• Reading text
------------

[BUG] test case test_engine_image_not_fully_deployed_perform_auto_upgrade_engine failed #7540

yangchiu · 2024-01-04T07:40:00Z

Describe the bug (🐛 if you encounter this issue)

Test case test_engine_image_not_fully_deployed_perform_auto_upgrade_engine failed on master-head:

client = <longhorn.Client object at 0x7fe7bce32a30>
core_api = <kubernetes.client.api.core_v1_api.CoreV1Api object at 0x7fe7bcc91e20>

    def test_engine_image_not_fully_deployed_perform_auto_upgrade_engine(client, core_api): # NOQA
        """
        Test auto upgrade engine feature when engine image DaemonSet is
        not fully deployed
    
        Prerequisite:
        Prepare system for the test by calling the method
        prepare_engine_not_fully_deployed_evnironment to have
        tainted node and not fully deployed engine.
    
        1. Create 2 volumes vol-1 and vol-2 with 2 replicas
        2. Deploy a new engine image, new-ei
        3. Upgrade vol-1 and vol-2 to the new-ei
        4. Attach vol-2 to current-node
        5. Set `Concurrent Automatic Engine Upgrade Per Node Limit` setting to 3
        6. In a 2-min retry, verify that Longhorn upgrades the engine image of
           vol-1 and vol-2.
        """
        prepare_engine_not_fully_deployed_environment(client, core_api)
    
        volume1 = create_and_check_volume(client, "vol-1", num_of_replicas=2,
                                          size=str(3 * Gi))

------------

[Saved entries]
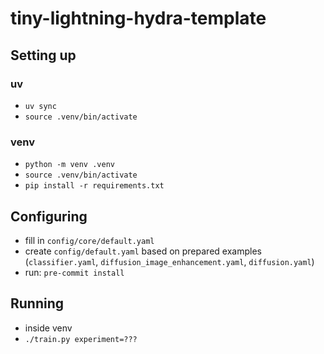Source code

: # tiny-lightning-hydra-template

## Setting up

### uv

- `uv sync`
- `source .venv/bin/activate`

### venv

- `python -m venv .venv`
- `source .venv/bin/activate`
- `pip install -r requirements.txt`

## Configuring

- fill in `config/core/default.yaml`
- create `config/default.yaml` based on prepared examples (`classifier.yaml`, `diffusion_image_enhancement.yaml`, `diffusion.yaml`)
- run: `pre-commit install`

## Running

- inside venv
- `./train.py experiment=???`
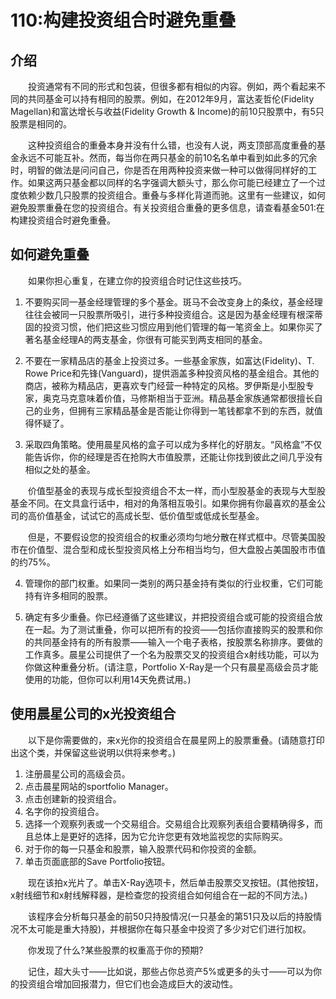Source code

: # 110:构建投资组合时避免重叠
## 介绍

　　投资通常有不同的形式和包装，但很多都有相似的内容。例如，两个看起来不同的共同基金可以持有相同的股票。例如，在2012年9月，富达麦哲伦(Fidelity Magellan)和富达增长与收益(Fidelity Growth & Income)的前10只股票中，有5只股票是相同的。

　　这种投资组合的重叠本身并没有什么错，也没有人说，两支顶部高度重叠的基金永远不可能互补。然而，每当你在两只基金的前10名名单中看到如此多的冗余时，明智的做法是问问自己，你是否在用两种投资来做一种可以做得同样好的工作。如果这两只基金都以同样的名字强调大额头寸，那么你可能已经建立了一个过度依赖少数几只股票的投资组合。重叠与多样化背道而驰。这里有一些建议，如何避免股票重叠在您的投资组合。有关投资组合重叠的更多信息，请查看基金501:在构建投资组合时避免重叠。

## 如何避免重叠

　　如果你担心重复，在建立你的投资组合时记住这些技巧。

1. 不要购买同一基金经理管理的多个基金。斑马不会改变身上的条纹，基金经理往往会被同一只股票所吸引，进行多种投资组合。这是因为基金经理有根深蒂固的投资习惯，他们把这些习惯应用到他们管理的每一笔资金上。如果你买了著名基金经理A的两支基金，你很有可能买到两支相同的基金。

2. 不要在一家精品店的基金上投资过多。一些基金家族，如富达(Fidelity)、T. Rowe Price和先锋(Vanguard)，提供涵盖多种投资风格的基金组合。其他的商店，被称为精品店，更喜欢专门经营一种特定的风格。罗伊斯是小型股专家，奥克马克意味着价值，马修斯相当于亚洲。精品基金家族通常都很擅长自己的业务，但拥有三家精品基金是否能让你得到一笔钱都拿不到的东西，就值得怀疑了。

3. 采取四角策略。使用晨星风格的盒子可以成为多样化的好朋友。“风格盒”不仅能告诉你，你的经理是否在抢购大市值股票，还能让你找到彼此之间几乎没有相似之处的基金。

　　价值型基金的表现与成长型投资组合不太一样，而小型股基金的表现与大型股基金不同。在文具盒行话中，相对的角落相互吸引。如果你拥有你最喜欢的基金公司的高价值基金，试试它的高成长型、低价值型或低成长型基金。

　　但是，不要假设您的投资组合的权重必须均匀地分散在样式框中。尽管美国股市在价值型、混合型和成长型投资风格上分布相当均匀，但大盘股占美国股市市值的约75%。

4. 管理你的部门权重。如果同一类别的两只基金持有类似的行业权重，它们可能持有许多相同的股票。

5. 确定有多少重叠。你已经遵循了这些建议，并把投资组合或可能的投资组合放在一起。为了测试重叠，你可以把所有的投资——包括你直接购买的股票和你的共同基金持有的所有股票——输入一个电子表格，按股票名称排序。要做的工作真多。晨星公司提供了一个名为股票交叉的投资组合x射线功能，可以为你做这种重叠分析。(请注意，Portfolio X-Ray是一个只有晨星高级会员才能使用的功能，但你可以利用14天免费试用。)

## 使用晨星公司的x光投资组合

　　以下是你需要做的，来x光你的投资组合在晨星网上的股票重叠。(请随意打印出这个类，并保留这些说明以供将来参考。)

1. 注册晨星公司的高级会员。
2. 点击晨星网站的sportfolio Manager。
3. 点击创建新的投资组合。
4. 名字你的投资组合。
5. 选择一个观察列表或一个交易组合。交易组合比观察列表组合要精确得多，而且总体上是更好的选择，因为它允许您更有效地监视您的实际购买。
6. 对于你的每一只基金和股票，输入股票代码和你投资的金额。
7. 单击页面底部的Save Portfolio按钮。

　　现在该拍x光片了。单击X-Ray选项卡，然后单击股票交叉按钮。(其他按钮，x射线细节和x射线解释器，是检查您的投资组合如何组合在一起的不同方法。)

　　该程序会分析每只基金的前50只持股情况(一只基金的第51只及以后的持股情况不太可能是重大持股)，并根据你在每只基金中投资了多少对它们进行加权。

　　你发现了什么?某些股票的权重高于你的预期?

　　记住，超大头寸——比如说，那些占你总资产5%或更多的头寸——可以为你的投资组合增加回报潜力，但它们也会造成巨大的波动性。
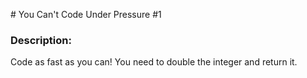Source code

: # You Can't Code Under Pressure #1

### Description:
Code as fast as you can! You need to double the integer and return it.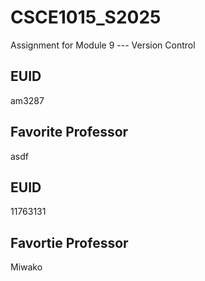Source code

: # CSCE1015_S2025

Assignment for Module 9 --- Version Control

## EUID
am3287
## Favorite Professor
asdf
## EUID
11763131
## Favortie Professor
Miwako
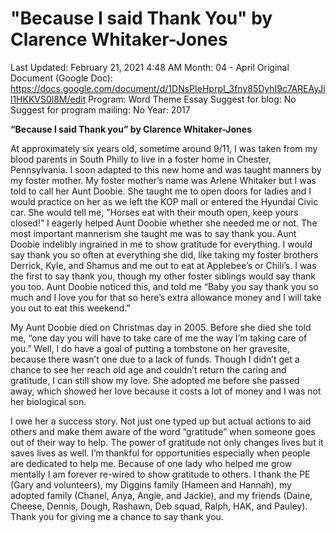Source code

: # "Because I said Thank You" by Clarence Whitaker-Jones

Last Updated: February 21, 2021 4:48 AM
Month: 04 - April
Original Document (Google Doc): https://docs.google.com/document/d/1DNsPIeHprpI_3fny85DyhI9c7AREAyJil1HKKVS0l8M/edit
Program: Word Theme Essay
Suggest for blog: No
Suggest for program mailing: No
Year: 2017

**“Because I said Thank you” by Clarence Whitaker-Jones**

At approximately six years old, sometime around 9/11, I was taken from my blood parents in South Philly to live in a foster home in Chester, Pennsylvania. I soon adapted to this new home and was taught manners by my foster mother. My foster mother’s name was Arlene Whitaker but I was told to call her Aunt Doobie. She taught me to open doors for ladies and I would practice on her as we left the KOP mall or entered the Hyundai Civic car. She would tell me, ”Horses eat with their mouth open, keep yours closed!” I eagerly helped Aunt Doobie whether she needed me or not. The most important mannerism she taught me was to say thank you. Aunt Doobie indelibly ingrained in me to show gratitude for everything. I would say thank you so often at everything she did, like taking my foster brothers Derrick, Kyle, and Shamus and me out to eat at Applebee’s or Chili’s. I was the first to say thank you, though my other foster siblings would say thank you too. Aunt Doobie noticed this, and told me “Baby you say thank you so much and I love you for that so here’s extra allowance money and I will take you out to eat this weekend.”

My Aunt Doobie died on Christmas day in 2005. Before she died she told me, “one day you will have to take care of me the way I’m taking care of you.” Well, I do have a goal of putting a tombstone on her gravesite, because there wasn’t one due to a lack of funds. Though I didn’t get a chance to see her reach old age and couldn’t return the caring and gratitude, I can still show my love. She adopted me before she passed away, which showed her love because it costs a lot of money and I was not her biological son.

I owe her a success story. Not just one typed up but actual actions to aid others and make them aware of the word “gratitude” when someone goes out of their way to help. The power of gratitude not only changes lives but it saves lives as well. I’m thankful for opportunities especially when people are dedicated to help me. Because of one lady who helped me grow mentally I am forever re-wired to show gratitude to others. I thank the PE (Gary and volunteers), my Diggins family (Hameen and Hannah), my adopted family (Chanel, Anya, Angie, and Jackie), and my friends (Daine, Cheese, Dennis, Dough, Rashawn, Deb squad, Ralph, HAK, and Pauley). Thank you for giving me a chance to say thank you.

------------

• What this exercise asks
(a) Transcribe the bug report's text starting with "1. Create 2" and going on through "size=str(3 * Gi))".
(b) List the numbered steps given in the test description of the bug report.
(c) According to the bug report, what value does the test assign to the `Concurrent Automatic Engine Upgrade Per Node Limit` setting?

• Task-by-task answers
(a)
1. Create 2 volumes vol-1 and vol-2 with 2 replicas
        2. Deploy a new engine image, new-ei
        3. Upgrade vol-1 and vol-2 to the new-ei
        4. Attach vol-2 to current-node
        5. Set `Concurrent Automatic Engine Upgrade Per Node Limit` setting to 3
        6. In a 2-min retry, verify that Longhorn upgrades the engine image of
           vol-1 and vol-2.
        """
        prepare_engine_not_fully_deployed_environment(client, core_api)
    
        volume1 = create_and_check_volume(client, "vol-1", num_of_replicas=2,
                                          size=str(3 * Gi))

(b)
1. Create 2 volumes vol-1 and vol-2 with 2 replicas
2. Deploy a new engine image, new-ei
3. Upgrade vol-1 and vol-2 to the new-ei
4. Attach vol-2 to current-node
5. Set `Concurrent Automatic Engine Upgrade Per Node Limit` setting to 3
6. In a 2-min retry, verify that Longhorn upgrades the engine image of vol-1 and vol-2.

(c) 3